I say all were greatly stimulated and challenged to take the
methodology back to their workplace and work it out with their
students. The biggest challenge is to translate it to the secondary
school setting and to make it happen with loaded content, following
the scheduled syllabus.
I first came to know Vella's idea of learning tasks and her
books through Peter
Noteboom some years ago and found her ideas useful and stimulating
in our work among students, as our way of engaging with students
is very different from what happens in ordinary schools. Paulo
Freire's idea of 'conscientization' takes root in what Dialogue
Education promises. The way to engage students with their world
through Dialogue Education eventually leads to empowerment of
their lives so that they can take up their role as a human being
and participate as an individual. I learned the hows and experienced
the whole process of Dialogue Education through the course,
finding the balance between content and time most challenging.

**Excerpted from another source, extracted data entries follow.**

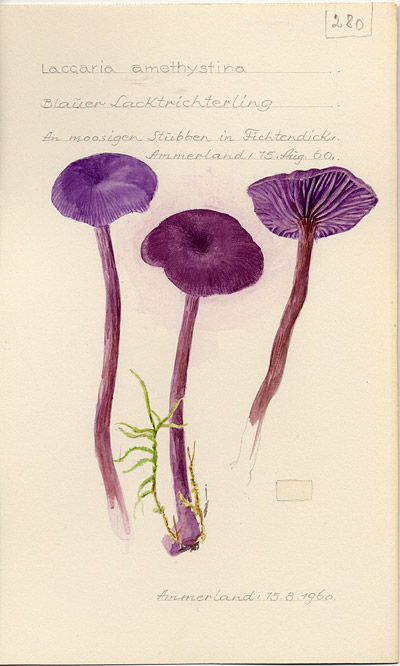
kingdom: Fungi
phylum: Basidiomycota
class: Agaricomycetes
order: Agaricales
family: Hydnangiaceae
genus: Laccaria
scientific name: Laccaria laccata
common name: Deceiver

It certainly will change the way I conduct further trainings.
Within a month of the course I actually had opportunities to
put Dialogue Education into practice three times for sessions
of nine hours in Macau and Toronto on some very condensed content!
Feedback was that people enjoyed more than what I expected,
not only responding positively to me as a content provider but
experiencing themselves as active learners. I found myself changing
my own methods, spending more time in preparation, which is
worthwhile!
For me the two most challenging areas for follow-up include
nurturing positive values in a learning classroom, and applying
Dialogue Education in my teaching area, Life Education. These
certainly connect with Dialogue Education, and therefore GLP.